::: Texte fourni
Big on gratitude

23 août 2015 à 14:00

Des comédies sur l’univers du sport, il s’en tente de plus en plus ces derniers temps… avec des résultats très variables. The Rebels, Sin City Saints, et maintenant Ballers, les exemples en environ deux ans se sont multipliés, et on est désormais loin d’Arli$$ comme seule proposition sur le thème. Un nombre croissant de séries américaines s’intéressent aux coulisses du sport, et mettent en scène toujours plus d’agents, de managers, d’entraîneurs, de propriétaires d’équipe et ainsi de suite. La dimension « business » des comédies de sport est plus détaillée à chaque nouvelle série, réussie ou non, et désormais pour se faire une idée du fonctionnement de cet univers, il n’y a pas besoin de chercher très loin.
Mais cette dimension en efface encore bien souvent beaucoup d’autres. Pour toutes les fois où une série nous a raconté (ou a essayé de nous raconter) les rouages financiers qui font et défont les équipes les équipes, et dont dépend forcément la vie des joueurs, peu de ces séries ont eu la franchise de nous parler de la dimension sociale de ces mécanismes. Survivor’s Remorse est cette exception.

Dans Survivor’s Remorse, ce n’est pas que le sport soit un prétexte ; c’est qu’il est un catalyseur. La série commence alors que Cam Calloway, joueur issu des bas-fonds de Boston, vient de signer un contrat professionnel pour intégrer la prestigieuse équipe d’Atlanta. A la clé : un contrat en or massif.
Dans ses bagages, il emmène son cousin, Reggie, qui est également son manager ; sa grande sœur, M-Chuck, une grande gueule à laquelle il doit beaucoup ; son oncle Julius, un branleur qui a hâte de profiter de la belle vie ; et sa mère, Cassie, une femme parfois étouffante mais qui exige toujours le meilleur de son fils ; mais surtout, il a emmené son passé avec lui.
::::::
::: Entrées fournies
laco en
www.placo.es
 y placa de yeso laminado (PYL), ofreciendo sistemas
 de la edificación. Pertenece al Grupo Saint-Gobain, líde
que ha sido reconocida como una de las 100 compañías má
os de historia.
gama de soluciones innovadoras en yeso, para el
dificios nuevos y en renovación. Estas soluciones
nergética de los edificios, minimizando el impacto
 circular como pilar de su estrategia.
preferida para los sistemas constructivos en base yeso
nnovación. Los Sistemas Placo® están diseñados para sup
::::::
::: Entrées fournies
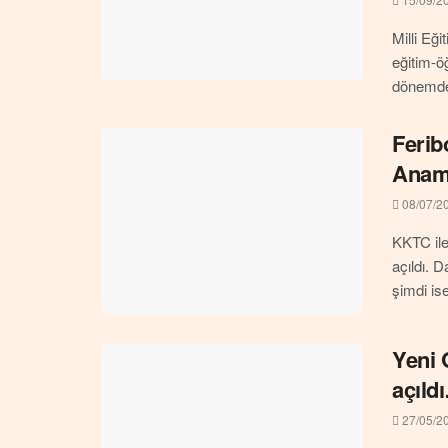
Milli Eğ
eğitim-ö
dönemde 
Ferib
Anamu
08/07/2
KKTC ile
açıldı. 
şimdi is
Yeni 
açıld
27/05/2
::::::
**Tâche à faire 1:** Veuillez recopier à l’identique le passage de l’article sur Survivor’s Remorse qui va de « Dans Survivor’s Remorse, ce » jusqu’à « passé avec lui. » inclus.
**Tâche à faire 2:** Dressez la liste de toutes les séries nommées dans l’article sur Survivor’s Remorse.
Les items ci-dessus forment un matériau distinct du texte.

**Résultat 1:**
Dans Survivor’s Remorse, ce n’est pas que le sport soit un prétexte ; c’est qu’il est un catalyseur. La série commence alors que Cam Calloway, joueur issu des bas-fonds de Boston, vient de signer un contrat professionnel pour intégrer la prestigieuse équipe d’Atlanta. A la clé : un contrat en or massif.
Dans ses bagages, il emmène son cousin, Reggie, qui est également son manager ; sa grande sœur, M-Chuck, une grande gueule à laquelle il doit beaucoup ; son oncle Julius, un branleur qui a hâte de profiter de la belle vie ; et sa mère, Cassie, une femme parfois étouffante mais qui exige toujours le meilleur de son fils ; mais surtout, il a emmené son passé avec lui.

**Résultat 2:**
- The Rebels
- Sin City Saints
- Ballers
- Arli$$
- Survivor’s Remorse